If you have any of these symptoms, contact the hospital straight away on the 24-hour contact number you have been given. If you cannot get through to your doctor, call the NHS urgent advice number on 111.

A blood clot is serious, but it can be treated with drugs that thin the blood (anticoagulants). Your doctor or nurse can give you more information.

You can help reduce the risk of developing a blood clot by:
  • staying active during treatment
  • drinking plenty of fluids, especially water.

You may be given anticoagulants to help prevent a clot.

Blood irradiation

During and after treatment with alemtuzumab, any blood and platelets you have should first be treated with radiation. This lowers the risk of the donated blood cells reacting against your own. It will not damage the blood or make you radioactive.

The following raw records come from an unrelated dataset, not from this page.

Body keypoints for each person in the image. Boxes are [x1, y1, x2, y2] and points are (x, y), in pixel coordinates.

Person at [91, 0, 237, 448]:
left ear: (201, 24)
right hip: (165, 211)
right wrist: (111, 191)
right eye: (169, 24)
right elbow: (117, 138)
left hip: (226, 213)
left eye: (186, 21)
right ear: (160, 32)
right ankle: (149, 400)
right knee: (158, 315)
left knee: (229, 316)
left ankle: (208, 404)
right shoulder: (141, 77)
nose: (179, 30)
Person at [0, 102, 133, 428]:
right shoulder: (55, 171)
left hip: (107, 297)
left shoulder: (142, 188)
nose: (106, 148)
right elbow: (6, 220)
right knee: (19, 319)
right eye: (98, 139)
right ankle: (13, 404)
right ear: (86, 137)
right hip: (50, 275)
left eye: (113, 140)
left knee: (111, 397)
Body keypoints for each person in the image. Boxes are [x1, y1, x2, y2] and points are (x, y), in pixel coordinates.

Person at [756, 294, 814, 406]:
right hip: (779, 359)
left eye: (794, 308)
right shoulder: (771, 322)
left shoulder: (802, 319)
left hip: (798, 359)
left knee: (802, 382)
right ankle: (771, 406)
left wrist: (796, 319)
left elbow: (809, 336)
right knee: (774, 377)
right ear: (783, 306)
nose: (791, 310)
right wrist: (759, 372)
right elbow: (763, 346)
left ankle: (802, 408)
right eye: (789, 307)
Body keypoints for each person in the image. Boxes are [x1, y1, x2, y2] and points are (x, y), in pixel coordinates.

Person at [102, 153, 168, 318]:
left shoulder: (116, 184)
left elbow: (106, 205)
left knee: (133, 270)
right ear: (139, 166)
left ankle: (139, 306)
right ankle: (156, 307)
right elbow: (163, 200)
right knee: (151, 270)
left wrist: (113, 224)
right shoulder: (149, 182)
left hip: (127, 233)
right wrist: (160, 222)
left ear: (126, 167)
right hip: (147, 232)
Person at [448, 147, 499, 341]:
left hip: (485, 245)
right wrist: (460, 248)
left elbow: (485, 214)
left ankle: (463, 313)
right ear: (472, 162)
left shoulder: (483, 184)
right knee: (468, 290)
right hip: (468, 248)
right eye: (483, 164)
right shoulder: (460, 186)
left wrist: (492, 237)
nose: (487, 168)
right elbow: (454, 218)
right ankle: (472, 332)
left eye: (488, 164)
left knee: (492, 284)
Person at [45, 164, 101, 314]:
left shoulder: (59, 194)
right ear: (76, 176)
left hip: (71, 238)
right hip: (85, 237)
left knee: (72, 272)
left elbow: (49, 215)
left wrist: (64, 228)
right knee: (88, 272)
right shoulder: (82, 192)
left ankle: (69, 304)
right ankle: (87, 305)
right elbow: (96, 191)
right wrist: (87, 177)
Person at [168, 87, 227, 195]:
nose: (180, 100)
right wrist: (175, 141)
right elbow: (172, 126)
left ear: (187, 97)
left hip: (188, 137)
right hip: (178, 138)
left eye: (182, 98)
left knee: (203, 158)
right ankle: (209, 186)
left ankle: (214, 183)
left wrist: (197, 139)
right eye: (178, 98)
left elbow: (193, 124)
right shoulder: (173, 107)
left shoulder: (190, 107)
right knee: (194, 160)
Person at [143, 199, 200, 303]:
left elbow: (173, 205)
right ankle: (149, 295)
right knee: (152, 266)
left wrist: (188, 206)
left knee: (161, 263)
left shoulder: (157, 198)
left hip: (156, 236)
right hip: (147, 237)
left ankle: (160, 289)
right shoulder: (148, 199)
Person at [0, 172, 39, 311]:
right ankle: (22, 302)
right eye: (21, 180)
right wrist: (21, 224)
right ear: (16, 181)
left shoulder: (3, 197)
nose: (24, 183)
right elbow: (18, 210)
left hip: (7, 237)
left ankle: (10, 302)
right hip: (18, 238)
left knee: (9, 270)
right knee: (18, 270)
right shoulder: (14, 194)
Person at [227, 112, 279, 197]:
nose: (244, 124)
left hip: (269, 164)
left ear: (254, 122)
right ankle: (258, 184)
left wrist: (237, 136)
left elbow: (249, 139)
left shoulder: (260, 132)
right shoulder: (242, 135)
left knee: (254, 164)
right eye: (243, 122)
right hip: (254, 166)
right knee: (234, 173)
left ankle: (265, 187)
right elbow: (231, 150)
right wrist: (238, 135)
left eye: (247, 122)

Your doctor will record in your medical notes that you should only be given irradiated blood products. They will also give you a card to carry in case you have treatment at another hospital. Always keep this card with you. Before having a transfusion remind your hospital team that you need irradiated blood or platelets.

Other medicines

Some medicines can affect your treatment or be harmful when you are having it. This includes medicines you can buy in a shop or chemist. Tell your cancer doctor about any drugs you are taking, including vitamins, herbal drugs and complementary therapies.


You should not have any live vaccines during treatment and for at least six months afterwards. Live vaccines include:

  • BCG (tuberculosis)
  • yellow fever
  • measles
  • mumps
  • rubella
  • liquid typhoid
  • poliomyelitis
  • shingles
  • MMR (combined measles, mumps and rubella)
  • rotavirus
  • the nasal flu vaccine.

You should try to avoid close contact with children for 7 days after they have received the nasal flu vaccine. You should also avoid close contact with children or babies for 4 weeks after they have been immunised against polio (using the oral vaccine) or rotavirus. If you have any questions about this, speak to your doctor or nurse.


Your doctor will advise you not to get pregnant or make someone pregnant while having this treatment. The drugs may harm a developing baby. It is important to use contraception during your treatment and for a while after treatment finishes. Your doctor, nurse or pharmacist can tell you more about this.


Some cancer drugs can affect whether you can get pregnant or make someone pregnant. If you are worried about this, it is important to talk with your doctor before you start treatment.


You are advised not to breastfeed while having this treatment, or for some time after treatment finishes. This is because the drugs could be passed to the baby through breast milk.

Your doctor or nurse can give you more information.

Medical and dental treatment

If you need medical treatment for any reason other than cancer, always tell the doctors and nurses you are having cancer treatment. Give them the contact details for your cancer doctor so they can ask for advice.

If you think you need dental treatment, talk to your cancer doctor or nurse. Always tell your dentist you are having cancer treatment.